» DIRECTIONS FOR THIS TASK:
Could you write out each of the records below exactly?

» DATA SHOWN:
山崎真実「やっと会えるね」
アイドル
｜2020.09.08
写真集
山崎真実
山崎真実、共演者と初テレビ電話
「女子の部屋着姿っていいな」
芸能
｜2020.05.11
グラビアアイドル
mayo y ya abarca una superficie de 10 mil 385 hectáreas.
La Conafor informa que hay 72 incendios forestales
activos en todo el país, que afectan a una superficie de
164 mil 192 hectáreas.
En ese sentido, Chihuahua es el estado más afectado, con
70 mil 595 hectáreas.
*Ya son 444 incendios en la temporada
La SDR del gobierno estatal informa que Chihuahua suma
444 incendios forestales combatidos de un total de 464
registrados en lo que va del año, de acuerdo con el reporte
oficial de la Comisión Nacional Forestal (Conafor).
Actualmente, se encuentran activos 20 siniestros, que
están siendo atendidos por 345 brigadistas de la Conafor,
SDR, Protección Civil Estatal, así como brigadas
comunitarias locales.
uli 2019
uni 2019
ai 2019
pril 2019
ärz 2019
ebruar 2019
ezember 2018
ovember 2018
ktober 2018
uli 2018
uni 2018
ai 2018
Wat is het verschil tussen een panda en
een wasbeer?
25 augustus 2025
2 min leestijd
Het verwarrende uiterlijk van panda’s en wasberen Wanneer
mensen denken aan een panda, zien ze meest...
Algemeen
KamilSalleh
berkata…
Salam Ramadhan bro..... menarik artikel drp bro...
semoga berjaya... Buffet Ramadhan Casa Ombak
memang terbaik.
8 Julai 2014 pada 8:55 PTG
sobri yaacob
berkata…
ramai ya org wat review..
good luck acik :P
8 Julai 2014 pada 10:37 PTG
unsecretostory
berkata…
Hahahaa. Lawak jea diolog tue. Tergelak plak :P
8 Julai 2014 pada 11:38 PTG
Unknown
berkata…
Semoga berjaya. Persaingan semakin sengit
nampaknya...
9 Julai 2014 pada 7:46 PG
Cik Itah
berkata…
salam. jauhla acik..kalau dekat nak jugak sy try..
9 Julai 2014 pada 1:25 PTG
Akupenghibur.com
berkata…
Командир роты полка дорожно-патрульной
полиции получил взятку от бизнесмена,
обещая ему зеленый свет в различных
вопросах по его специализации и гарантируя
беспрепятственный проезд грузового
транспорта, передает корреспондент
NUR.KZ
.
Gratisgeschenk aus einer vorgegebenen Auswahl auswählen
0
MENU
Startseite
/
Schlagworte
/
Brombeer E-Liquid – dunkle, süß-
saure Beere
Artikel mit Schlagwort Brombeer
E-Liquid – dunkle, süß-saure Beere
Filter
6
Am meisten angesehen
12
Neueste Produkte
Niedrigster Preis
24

» PROBLEM SOLUTION:
山崎真実「やっと会えるね」
アイドル
｜2020.09.08
写真集
山崎真実
山崎真実、共演者と初テレビ電話
「女子の部屋着姿っていいな」
芸能
｜2020.05.11
グラビアアイドル
mayo y ya abarca una superficie de 10 mil 385 hectáreas.
La Conafor informa que hay 72 incendios forestales
activos en todo el país, que afectan a una superficie de
164 mil 192 hectáreas.
En ese sentido, Chihuahua es el estado más afectado, con
70 mil 595 hectáreas.
*Ya son 444 incendios en la temporada
La SDR del gobierno estatal informa que Chihuahua suma
444 incendios forestales combatidos de un total de 464
registrados en lo que va del año, de acuerdo con el reporte
oficial de la Comisión Nacional Forestal (Conafor).
Actualmente, se encuentran activos 20 siniestros, que
están siendo atendidos por 345 brigadistas de la Conafor,
SDR, Protección Civil Estatal, así como brigadas
comunitarias locales.
uli 2019
uni 2019
ai 2019
pril 2019
ärz 2019
ebruar 2019
ezember 2018
ovember 2018
ktober 2018
uli 2018
uni 2018
ai 2018
Wat is het verschil tussen een panda en
een wasbeer?
25 augustus 2025
2 min leestijd
Het verwarrende uiterlijk van panda’s en wasberen Wanneer
mensen denken aan een panda, zien ze meest...
Algemeen
KamilSalleh
berkata…
Salam Ramadhan bro..... menarik artikel drp bro...
semoga berjaya... Buffet Ramadhan Casa Ombak
memang terbaik.
8 Julai 2014 pada 8:55 PTG
sobri yaacob
berkata…
ramai ya org wat review..
good luck acik :P
8 Julai 2014 pada 10:37 PTG
unsecretostory
berkata…
Hahahaa. Lawak jea diolog tue. Tergelak plak :P
8 Julai 2014 pada 11:38 PTG
Unknown
berkata…
Semoga berjaya. Persaingan semakin sengit
nampaknya...
9 Julai 2014 pada 7:46 PG
Cik Itah
berkata…
salam. jauhla acik..kalau dekat nak jugak sy try..
9 Julai 2014 pada 1:25 PTG
Akupenghibur.com
berkata…
Командир роты полка дорожно-патрульной
полиции получил взятку от бизнесмена,
обещая ему зеленый свет в различных
вопросах по его специализации и гарантируя
беспрепятственный проезд грузового
транспорта, передает корреспондент
NUR.KZ
.
Gratisgeschenk aus einer vorgegebenen Auswahl auswählen
0
MENU
Startseite
/
Schlagworte
/
Brombeer E-Liquid – dunkle, süß-
saure Beere
Artikel mit Schlagwort Brombeer
E-Liquid – dunkle, süß-saure Beere
Filter
6
Am meisten angesehen
12
Neueste Produkte
Niedrigster Preis
24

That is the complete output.